§ **Exercise aim**: Count the lines in the data below that include the word "values", then state the total and nothing besides.

§ **Provided material**:
-*-*-
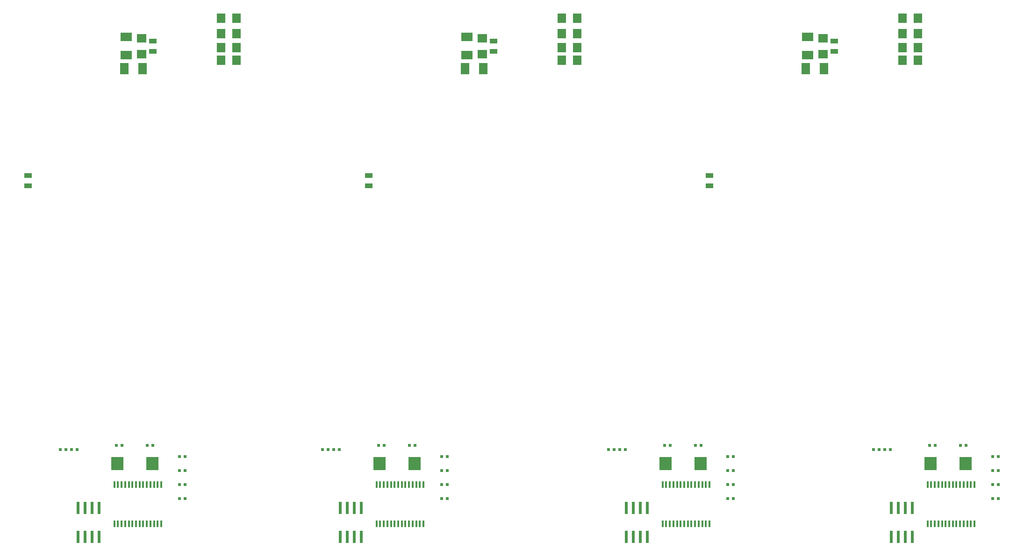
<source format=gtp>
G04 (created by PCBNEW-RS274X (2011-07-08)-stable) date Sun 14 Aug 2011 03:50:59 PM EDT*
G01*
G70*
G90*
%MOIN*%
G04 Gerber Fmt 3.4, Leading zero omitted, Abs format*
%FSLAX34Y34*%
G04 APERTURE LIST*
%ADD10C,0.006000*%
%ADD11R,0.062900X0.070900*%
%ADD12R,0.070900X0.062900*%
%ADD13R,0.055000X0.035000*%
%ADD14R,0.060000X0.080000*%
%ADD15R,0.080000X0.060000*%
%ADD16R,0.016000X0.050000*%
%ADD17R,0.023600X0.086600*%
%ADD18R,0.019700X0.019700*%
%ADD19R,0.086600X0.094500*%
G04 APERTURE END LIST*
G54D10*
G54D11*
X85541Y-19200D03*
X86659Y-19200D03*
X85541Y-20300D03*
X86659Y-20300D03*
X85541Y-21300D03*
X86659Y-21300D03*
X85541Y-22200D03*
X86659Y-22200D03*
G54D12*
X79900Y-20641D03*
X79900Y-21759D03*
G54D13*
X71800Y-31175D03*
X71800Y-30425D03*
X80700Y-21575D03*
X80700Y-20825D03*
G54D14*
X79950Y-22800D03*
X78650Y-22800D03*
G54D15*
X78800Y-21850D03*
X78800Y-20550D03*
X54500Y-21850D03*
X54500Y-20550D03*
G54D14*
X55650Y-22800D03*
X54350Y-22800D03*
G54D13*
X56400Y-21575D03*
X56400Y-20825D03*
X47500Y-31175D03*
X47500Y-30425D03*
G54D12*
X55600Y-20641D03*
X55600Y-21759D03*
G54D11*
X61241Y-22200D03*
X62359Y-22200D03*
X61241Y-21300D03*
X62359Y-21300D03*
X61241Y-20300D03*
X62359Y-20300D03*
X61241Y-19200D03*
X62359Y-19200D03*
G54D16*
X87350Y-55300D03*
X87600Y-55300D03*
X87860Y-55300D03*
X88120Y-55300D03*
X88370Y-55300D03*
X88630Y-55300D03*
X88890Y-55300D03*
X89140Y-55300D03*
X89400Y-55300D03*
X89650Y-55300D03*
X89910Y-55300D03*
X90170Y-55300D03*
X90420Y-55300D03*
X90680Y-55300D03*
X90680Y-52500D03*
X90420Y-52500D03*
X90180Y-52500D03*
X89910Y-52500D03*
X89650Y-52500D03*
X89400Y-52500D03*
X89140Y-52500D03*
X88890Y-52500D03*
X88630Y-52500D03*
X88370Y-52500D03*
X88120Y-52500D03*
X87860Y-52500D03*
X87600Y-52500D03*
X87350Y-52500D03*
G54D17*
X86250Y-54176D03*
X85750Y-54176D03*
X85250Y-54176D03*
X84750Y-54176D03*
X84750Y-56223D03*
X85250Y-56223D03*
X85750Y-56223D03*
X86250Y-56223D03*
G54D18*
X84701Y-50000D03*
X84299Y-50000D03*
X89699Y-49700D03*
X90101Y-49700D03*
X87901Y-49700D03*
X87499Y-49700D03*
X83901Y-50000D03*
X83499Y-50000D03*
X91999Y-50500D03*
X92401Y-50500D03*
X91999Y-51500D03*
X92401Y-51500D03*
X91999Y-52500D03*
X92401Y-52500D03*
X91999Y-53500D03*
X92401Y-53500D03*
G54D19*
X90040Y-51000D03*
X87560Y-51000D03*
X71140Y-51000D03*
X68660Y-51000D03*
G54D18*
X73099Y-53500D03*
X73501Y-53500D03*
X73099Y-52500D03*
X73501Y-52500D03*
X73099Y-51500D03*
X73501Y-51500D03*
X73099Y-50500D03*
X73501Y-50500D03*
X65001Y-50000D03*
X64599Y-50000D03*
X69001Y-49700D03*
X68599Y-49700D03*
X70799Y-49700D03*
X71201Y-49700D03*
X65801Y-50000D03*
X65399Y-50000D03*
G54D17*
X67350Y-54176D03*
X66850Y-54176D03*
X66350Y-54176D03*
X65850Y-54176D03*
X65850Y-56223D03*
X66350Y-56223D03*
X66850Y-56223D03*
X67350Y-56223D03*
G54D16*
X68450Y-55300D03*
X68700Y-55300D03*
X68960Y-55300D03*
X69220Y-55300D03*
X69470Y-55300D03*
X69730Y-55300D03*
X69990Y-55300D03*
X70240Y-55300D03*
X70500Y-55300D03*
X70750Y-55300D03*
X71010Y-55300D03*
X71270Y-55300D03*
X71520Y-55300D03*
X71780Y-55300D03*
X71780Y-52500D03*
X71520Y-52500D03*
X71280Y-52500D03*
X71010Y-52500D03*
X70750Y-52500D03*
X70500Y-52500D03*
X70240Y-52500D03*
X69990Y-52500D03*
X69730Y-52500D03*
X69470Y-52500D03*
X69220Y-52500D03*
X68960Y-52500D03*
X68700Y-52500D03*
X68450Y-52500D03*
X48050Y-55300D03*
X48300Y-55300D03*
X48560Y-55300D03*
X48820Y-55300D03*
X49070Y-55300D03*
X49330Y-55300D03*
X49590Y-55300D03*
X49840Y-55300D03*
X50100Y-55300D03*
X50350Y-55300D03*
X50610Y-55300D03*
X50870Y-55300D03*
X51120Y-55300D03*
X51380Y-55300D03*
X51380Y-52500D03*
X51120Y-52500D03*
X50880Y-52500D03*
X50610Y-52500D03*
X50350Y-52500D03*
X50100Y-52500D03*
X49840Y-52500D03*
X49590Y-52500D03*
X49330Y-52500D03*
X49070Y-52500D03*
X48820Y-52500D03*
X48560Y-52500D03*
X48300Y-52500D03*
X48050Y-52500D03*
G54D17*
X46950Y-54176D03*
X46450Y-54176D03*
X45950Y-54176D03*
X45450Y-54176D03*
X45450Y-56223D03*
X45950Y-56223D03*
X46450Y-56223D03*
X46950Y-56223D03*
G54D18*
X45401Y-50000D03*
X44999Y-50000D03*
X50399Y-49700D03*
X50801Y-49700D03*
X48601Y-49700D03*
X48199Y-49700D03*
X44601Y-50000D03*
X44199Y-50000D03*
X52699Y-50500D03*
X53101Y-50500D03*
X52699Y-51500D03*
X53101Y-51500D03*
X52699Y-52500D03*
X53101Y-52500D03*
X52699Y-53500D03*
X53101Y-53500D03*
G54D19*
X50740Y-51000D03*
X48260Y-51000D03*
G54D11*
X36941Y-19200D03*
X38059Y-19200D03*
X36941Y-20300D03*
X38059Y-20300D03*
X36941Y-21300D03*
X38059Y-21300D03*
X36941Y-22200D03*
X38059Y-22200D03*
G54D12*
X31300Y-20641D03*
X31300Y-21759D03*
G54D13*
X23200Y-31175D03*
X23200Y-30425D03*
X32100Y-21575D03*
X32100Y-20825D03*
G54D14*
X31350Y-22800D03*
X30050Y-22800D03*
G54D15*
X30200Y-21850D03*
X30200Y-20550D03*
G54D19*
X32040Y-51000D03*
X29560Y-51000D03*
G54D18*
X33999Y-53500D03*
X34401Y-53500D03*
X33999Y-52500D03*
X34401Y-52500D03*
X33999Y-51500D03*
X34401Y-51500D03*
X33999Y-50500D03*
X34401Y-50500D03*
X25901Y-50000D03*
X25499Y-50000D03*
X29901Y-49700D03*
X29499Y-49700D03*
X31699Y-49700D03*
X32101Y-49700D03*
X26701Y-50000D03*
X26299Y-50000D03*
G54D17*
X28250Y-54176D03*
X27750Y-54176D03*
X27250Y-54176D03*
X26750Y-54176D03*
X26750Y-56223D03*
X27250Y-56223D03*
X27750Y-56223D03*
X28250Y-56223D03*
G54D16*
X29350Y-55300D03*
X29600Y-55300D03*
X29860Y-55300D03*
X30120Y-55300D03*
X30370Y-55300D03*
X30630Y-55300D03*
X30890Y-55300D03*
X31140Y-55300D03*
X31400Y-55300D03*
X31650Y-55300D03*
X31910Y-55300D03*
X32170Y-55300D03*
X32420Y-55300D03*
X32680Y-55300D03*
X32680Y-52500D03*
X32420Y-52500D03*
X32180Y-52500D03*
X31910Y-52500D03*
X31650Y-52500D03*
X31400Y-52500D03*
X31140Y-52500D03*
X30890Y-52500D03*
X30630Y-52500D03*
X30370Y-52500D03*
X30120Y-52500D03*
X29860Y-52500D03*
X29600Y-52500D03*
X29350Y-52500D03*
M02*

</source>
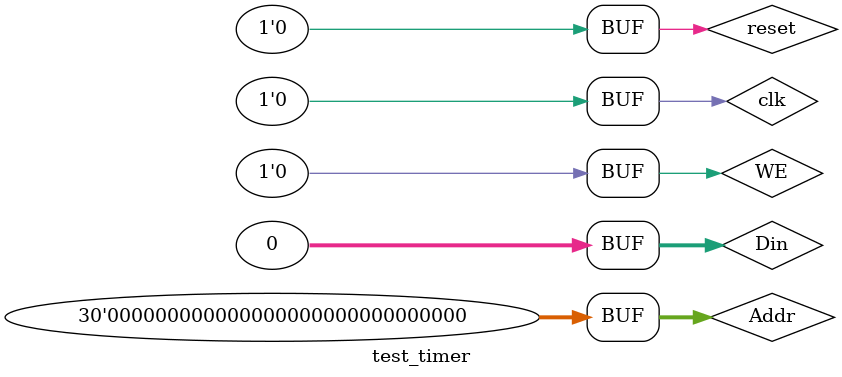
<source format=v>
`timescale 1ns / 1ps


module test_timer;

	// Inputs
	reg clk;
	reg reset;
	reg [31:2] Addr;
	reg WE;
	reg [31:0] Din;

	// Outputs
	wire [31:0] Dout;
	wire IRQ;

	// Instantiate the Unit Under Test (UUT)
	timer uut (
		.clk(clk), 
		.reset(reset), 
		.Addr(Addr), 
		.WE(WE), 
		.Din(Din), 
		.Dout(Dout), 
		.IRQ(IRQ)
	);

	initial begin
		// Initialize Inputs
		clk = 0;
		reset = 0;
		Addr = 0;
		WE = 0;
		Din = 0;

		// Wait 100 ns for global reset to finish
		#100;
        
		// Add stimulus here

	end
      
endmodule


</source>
-*-*-
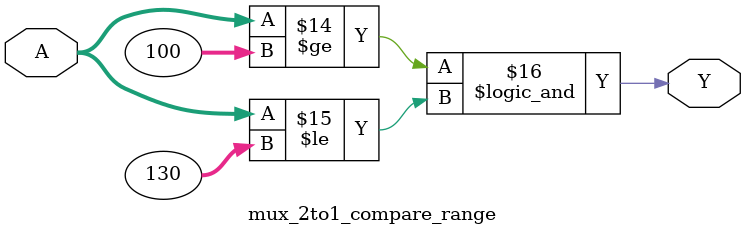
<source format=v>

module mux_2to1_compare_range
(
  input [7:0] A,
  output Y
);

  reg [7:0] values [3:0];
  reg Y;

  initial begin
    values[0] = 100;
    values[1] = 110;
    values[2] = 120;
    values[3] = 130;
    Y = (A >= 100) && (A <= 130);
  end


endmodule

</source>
-*-*-
§ **Reply to the exercise**: 5